Irrigation scheduling of an almond orchard using the water balance and remote and proximal sensing

Abstract

Precise irrigation scheduling is critical to efficient water use, particularly in high-value tree crops with limited irrigation supply. This study evaluates an irrigation scheduling methodology for almond orchards, previously studied in experimental fields, applied to a commercial almond farm (cv. Lauranne) over a four-year period and incorporating new technologies for canopy characterization and water stress assessment. Four irrigation treatments were studied: a control (F) based on the crop evapotranspiration estimated using crop coefficient derived from LiDAR, two over-irrigation treatments (SR1, SR2) with 22 % and 44 % increment of irrigation, and a deficit (D) with 30 % reduction over F. Despite increasing the amount of water by 22 % and 44 % in the over-irrigated treatments, no significant increase in yield was observed compared to the control treatment (2800 kg/ha), suggesting that F represents an optimal irrigation level.
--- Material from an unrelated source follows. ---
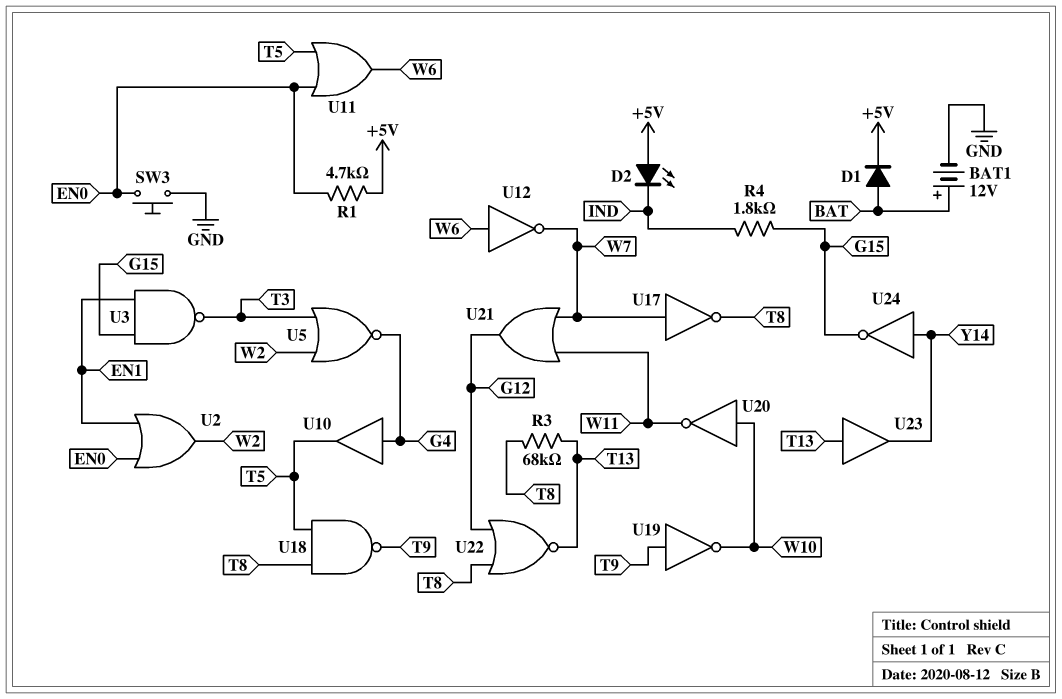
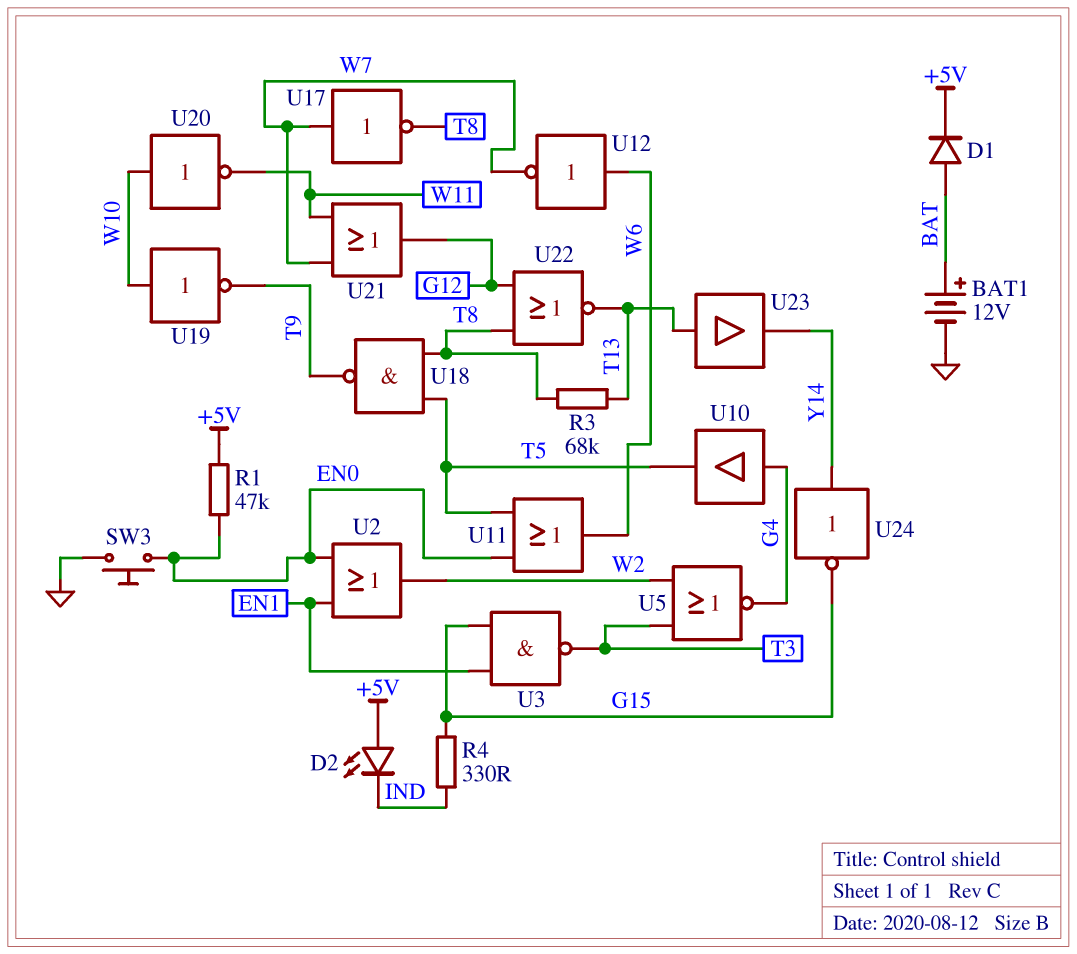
R1: 4.7k (+5V, EN0) -> 47k (+5V, EN0)
R4: 1.8k (G15, IND) -> 330 (G15, IND)
U19: NOT (in T9, out W10) -> NOT (in W10, out T9)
By contrast, the deficit treatment showed a cumulative yield reduction of 20 % over the four years, highlighting the impact of the reduction in water supply below that of F on cumulative yield. Advanced technologies such as LiDAR to capture canopy information and remote thermography to monitor the crop’s water status were essential to finetuning and improving irrigation scheduling decisions. This study emphasizes the need for long-term studies in established commercial orchards to enhance the sustainability and efficiency of agricultural practices.